SELECTED PASSAGE —
What I sit up thinking about late into the night, what fascinates me beyond the supposed confines of interest or reason, are the differences between my daughters.  Personality and appearance.  Taste and nature.  Voice and carriage.
   

Despite the fact that they are two very different little girls, they often remind me so much of one another that I forget who did what, and when.  I fail to distinguish if the younger sister has been influenced by her older sister, or is it the other way around?  Because they imitate each other equally.  They gather insight into their surroundings based on what the other one has experienced. 

They are connected, but separately.

They are alike, but entirely unique.  They may have the same fine strands of silken hair, but one wears it in golden lightness and the other in rich brown.



All of this runs through my head in broad swaths of thought, not usually stopping to land on any single, significant idea.  The truth of their intertwined individuality is just that -- truth.  So simple and expected that it won't bear deeper inspection.  It just is.  Billions of mothers across time and land know it as well as I: our children are different, one from the next.  Siblings may wear the same smile or ears or shoulders, and yet be vastly different in their temperaments.

PROBLEM STATEMENT — Reproduce the passage about the two daughters word for word, between "Despite the fact" and "in rich brown.", inclusive.

DATA EXTRACT —
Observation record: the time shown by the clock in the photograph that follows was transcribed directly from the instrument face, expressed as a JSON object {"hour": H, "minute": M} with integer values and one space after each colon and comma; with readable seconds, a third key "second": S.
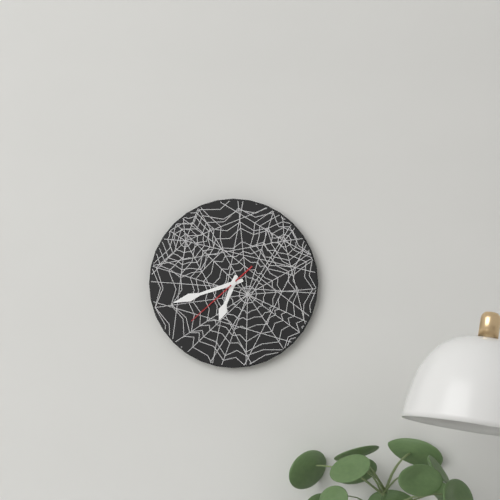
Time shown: {"hour": 6, "minute": 42, "second": 38}
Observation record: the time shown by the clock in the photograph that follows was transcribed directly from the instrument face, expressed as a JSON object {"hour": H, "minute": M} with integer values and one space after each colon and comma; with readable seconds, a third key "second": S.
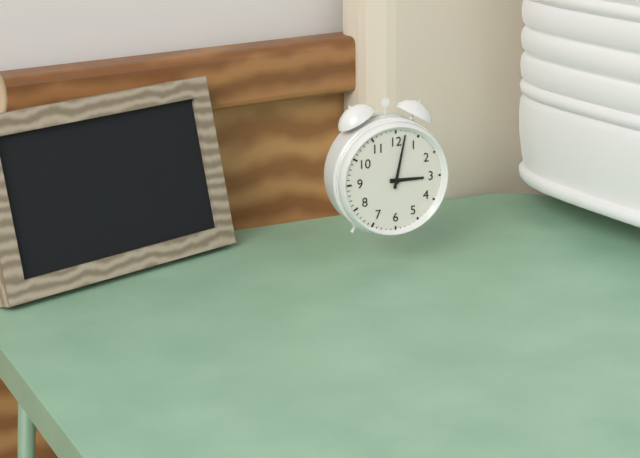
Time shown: {"hour": 3, "minute": 2}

ANSWER FOR THE TASK —
Despite the fact that they are two very different little girls, they often remind me so much of one another that I forget who did what, and when.  I fail to distinguish if the younger sister has been influenced by her older sister, or is it the other way around?  Because they imitate each other equally.  They gather insight into their surroundings based on what the other one has experienced. 

They are connected, but separately.

They are alike, but entirely unique.  They may have the same fine strands of silken hair, but one wears it in golden lightness and the other in rich brown.